Addressing the comments made by Bush regarding "30,000, more or less" dead Iraqis, Reif writes, "This is almost exactly the same as figures kept by Iraq Body Count." His report takes issue with IBC as well as Iraqi officials as it continues: "The problem with estimates provided by Iraqi officials and Iraq Body Count is that they only include those deaths that have resulted directly from violence. A much more comprehensive nationwide survey of all causes of mortality in Iraq was published in the Lancet in late October 2004 ... Any attempt to gauge mortality in the midst of a conflict will be marked by a degree of uncertainty, but what should be beyond dispute is that the Lancet study is based on sound methodology. Yet in 2005 this continued to be questioned in the press [and later by IBC]. It is interesting that Roberts used nearly identical sampling techniques to study mortality in the Democratic Republic of the Congo (DRC) in 2000, and that U.S. and British officials have quoted these findings without question in speeches condemning the killing in this case. Meanwhile, innocent Iraqis are continuing to be killed and wounded at an alarming rate. According to one recent estimate, nearly 800 were killed in January 2006, making it the deadliest month since September 2005."
Noam Chomsky writes about the body count controversy in his latest book, Failed States: The Abuse of Power and the Assault on Democracy. Says Chomsky: "The estimates of Iraq Body Count are based on media reports, and are therefore surely well below the actual numbers. The Lancet study estimating 100,000 probable deaths by October 2004 elicited enough comment in England for the government to issue an embarrassing denial, but in the United States virtual silence prevailed." Chomsky goes on to add that "On conservative assumptions, it would be ... accurate to state ... that "as few as 100,000" died."


Now let's return to Tavernise's report because she presents something to readers that they haven't seen clearly in the Times before:

But the [American] military has not released figures of its own, giving only percentage comparisons. For example, it cited a 46 percent drop in the murder rate in Baghdad in August from July as evidence of the success of its recent sweeps. At a briefing on Monday, the military's spokesman declined to characterize the change for September.
The military has released rough counts of average numbers of Iraqis killed and wounded in a quarterly accounting report mandated by Congress. In the report, "Measuring Stability and Security in Iraq," daily averages of dead and wounded Iraqi civilians, soldiers and police officers rose from 26 a day in 2004 to almost 120 a day in August 2006.

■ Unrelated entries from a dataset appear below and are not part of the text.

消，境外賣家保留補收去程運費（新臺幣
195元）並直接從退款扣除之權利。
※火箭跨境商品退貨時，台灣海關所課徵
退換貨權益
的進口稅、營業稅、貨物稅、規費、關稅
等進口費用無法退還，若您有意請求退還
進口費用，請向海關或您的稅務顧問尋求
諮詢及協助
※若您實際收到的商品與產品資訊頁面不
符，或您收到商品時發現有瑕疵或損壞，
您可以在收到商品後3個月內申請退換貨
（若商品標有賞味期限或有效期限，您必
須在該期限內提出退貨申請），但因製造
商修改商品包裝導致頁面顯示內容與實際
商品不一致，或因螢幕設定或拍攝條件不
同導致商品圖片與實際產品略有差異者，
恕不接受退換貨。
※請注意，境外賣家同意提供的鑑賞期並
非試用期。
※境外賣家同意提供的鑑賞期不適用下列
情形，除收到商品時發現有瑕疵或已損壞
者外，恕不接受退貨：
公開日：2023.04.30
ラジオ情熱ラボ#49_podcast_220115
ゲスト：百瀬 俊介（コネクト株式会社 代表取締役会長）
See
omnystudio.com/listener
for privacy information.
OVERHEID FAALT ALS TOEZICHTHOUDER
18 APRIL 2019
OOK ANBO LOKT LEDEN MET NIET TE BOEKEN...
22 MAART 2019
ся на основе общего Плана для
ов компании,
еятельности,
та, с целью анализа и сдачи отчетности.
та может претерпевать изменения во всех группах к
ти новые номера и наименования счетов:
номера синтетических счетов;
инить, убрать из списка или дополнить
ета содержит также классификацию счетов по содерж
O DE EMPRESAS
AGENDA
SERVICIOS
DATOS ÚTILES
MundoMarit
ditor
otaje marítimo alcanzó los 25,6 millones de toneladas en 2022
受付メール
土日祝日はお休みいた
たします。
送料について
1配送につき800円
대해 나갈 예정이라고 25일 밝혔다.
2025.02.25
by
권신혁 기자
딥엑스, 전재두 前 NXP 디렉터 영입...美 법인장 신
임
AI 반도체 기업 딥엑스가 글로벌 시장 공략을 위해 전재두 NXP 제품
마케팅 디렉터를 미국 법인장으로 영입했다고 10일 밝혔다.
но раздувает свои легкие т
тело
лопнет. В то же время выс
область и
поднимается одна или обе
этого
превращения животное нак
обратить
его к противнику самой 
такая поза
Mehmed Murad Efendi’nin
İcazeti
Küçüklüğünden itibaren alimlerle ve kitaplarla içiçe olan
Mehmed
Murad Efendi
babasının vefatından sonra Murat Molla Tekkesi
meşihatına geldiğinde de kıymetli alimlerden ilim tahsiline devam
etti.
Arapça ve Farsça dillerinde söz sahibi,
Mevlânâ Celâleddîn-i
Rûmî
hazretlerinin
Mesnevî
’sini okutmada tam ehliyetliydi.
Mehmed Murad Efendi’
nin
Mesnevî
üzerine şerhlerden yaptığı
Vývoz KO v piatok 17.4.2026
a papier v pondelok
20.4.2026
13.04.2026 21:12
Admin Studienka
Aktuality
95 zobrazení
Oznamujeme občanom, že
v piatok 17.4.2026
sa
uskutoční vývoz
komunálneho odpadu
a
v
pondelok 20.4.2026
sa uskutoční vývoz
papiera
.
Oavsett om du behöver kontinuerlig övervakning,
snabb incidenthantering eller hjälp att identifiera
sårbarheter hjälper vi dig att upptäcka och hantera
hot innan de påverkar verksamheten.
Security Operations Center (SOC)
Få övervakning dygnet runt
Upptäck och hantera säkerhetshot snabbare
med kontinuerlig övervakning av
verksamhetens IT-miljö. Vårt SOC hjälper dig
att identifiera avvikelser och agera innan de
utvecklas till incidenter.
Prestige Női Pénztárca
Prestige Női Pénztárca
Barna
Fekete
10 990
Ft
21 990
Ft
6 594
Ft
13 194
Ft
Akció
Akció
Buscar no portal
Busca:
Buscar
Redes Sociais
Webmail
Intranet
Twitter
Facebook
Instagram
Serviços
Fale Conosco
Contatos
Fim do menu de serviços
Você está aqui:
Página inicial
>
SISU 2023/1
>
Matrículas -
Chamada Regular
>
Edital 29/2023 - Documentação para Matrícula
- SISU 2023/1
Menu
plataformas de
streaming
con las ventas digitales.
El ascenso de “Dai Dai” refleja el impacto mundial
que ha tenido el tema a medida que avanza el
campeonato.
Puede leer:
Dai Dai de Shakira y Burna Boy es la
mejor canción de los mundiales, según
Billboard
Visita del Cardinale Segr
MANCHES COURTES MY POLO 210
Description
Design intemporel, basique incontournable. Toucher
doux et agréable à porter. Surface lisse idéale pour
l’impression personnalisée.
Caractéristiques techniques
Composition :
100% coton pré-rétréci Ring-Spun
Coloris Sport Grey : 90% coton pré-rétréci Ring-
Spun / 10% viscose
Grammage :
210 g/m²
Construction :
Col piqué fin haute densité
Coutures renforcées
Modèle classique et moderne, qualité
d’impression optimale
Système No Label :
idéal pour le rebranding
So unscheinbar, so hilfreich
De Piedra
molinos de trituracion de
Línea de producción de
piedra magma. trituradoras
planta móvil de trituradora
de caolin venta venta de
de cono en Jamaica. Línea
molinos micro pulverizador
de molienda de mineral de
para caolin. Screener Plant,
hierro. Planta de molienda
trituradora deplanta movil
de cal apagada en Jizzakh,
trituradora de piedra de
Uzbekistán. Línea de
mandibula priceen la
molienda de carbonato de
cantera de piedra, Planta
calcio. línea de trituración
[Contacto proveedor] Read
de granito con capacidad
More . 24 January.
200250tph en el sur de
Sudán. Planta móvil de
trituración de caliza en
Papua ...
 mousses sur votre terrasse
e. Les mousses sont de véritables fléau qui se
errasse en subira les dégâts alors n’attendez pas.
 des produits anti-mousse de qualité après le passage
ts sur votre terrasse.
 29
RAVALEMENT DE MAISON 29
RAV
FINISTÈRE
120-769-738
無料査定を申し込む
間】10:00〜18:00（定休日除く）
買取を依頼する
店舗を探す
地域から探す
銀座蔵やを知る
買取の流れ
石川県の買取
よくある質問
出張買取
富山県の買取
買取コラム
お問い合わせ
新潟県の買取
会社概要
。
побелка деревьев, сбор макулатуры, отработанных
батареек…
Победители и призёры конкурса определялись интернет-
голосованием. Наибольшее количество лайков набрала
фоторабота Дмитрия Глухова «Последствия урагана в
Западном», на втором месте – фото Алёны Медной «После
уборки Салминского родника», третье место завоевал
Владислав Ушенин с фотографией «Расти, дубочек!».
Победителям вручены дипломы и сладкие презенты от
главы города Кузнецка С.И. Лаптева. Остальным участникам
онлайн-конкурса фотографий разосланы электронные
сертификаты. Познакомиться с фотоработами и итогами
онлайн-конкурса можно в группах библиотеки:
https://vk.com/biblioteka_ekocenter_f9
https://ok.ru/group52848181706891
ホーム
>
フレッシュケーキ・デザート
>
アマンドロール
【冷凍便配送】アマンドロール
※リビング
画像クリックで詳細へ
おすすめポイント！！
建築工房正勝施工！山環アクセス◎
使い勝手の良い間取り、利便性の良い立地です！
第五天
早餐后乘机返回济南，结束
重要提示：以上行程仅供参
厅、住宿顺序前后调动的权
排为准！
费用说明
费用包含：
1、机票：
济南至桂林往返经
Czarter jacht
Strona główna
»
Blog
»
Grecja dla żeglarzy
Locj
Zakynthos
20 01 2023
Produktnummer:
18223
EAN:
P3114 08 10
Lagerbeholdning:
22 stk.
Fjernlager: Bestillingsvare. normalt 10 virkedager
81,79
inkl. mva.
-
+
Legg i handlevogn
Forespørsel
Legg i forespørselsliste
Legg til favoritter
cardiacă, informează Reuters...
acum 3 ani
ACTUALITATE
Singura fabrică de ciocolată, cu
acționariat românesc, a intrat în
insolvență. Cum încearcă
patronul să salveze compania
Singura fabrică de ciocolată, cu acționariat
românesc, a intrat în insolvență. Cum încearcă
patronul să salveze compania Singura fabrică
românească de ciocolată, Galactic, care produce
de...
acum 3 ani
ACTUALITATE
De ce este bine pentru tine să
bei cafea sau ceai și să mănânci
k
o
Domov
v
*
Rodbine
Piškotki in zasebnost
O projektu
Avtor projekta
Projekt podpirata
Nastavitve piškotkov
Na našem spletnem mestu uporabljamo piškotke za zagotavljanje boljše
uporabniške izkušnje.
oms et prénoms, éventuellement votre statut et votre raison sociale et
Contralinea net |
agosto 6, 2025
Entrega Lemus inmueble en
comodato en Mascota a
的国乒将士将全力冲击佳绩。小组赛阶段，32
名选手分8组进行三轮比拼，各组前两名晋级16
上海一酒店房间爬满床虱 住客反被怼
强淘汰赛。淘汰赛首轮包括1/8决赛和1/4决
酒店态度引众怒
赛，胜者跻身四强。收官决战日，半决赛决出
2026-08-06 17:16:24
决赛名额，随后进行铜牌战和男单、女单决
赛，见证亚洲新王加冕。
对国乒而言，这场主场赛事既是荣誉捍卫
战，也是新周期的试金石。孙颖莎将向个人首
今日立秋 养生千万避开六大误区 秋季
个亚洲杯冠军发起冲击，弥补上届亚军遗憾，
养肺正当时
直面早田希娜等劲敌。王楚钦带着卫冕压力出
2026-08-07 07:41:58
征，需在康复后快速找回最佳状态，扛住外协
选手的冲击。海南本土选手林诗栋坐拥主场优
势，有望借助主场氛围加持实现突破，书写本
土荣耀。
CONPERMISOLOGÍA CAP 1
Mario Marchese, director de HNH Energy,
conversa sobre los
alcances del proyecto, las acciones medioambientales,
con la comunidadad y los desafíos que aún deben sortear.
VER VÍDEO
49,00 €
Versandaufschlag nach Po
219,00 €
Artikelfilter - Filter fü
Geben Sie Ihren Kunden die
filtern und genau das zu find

The body counts. Three people managed to write about that this summer. At the end of June, Nancy A. Youssef's"U.S.: Civilian deaths feeding insurgency" revealed that the military was keeping a count, had been since at least July 2005. Should have been big news. Few bothered to cover it. Two who did were Aaron Glantz ("Pentagon: Tell Us How Many Civilians You've Killed") and Juliana Lara Resende ("50,000 Dead, But Who's Counting?"). Not only did few bother to cover it, but some reports, after the news broke, were written by people who were apparently unaware that a count existed (or maybe just that it had been exposed). Tavernise's report may come as a shock to many Times readers since, at best, this count has been alluded to in previous reporting (more often it's been ignored or alluded to).

The press, the big press, could have long ago demanded that the military release its count (which is surely an undercount -- we noted that before the count broke this summer), they could have filed freedom of information release requests, they could have used their editorials to demand that the American people have access to the information their tax dollars pay for. Didn't happen. Will it ever?

Who knows. But some readers of today's Times may be a little confused because reality on this issue (as well as many others) has been hidden from them for so long.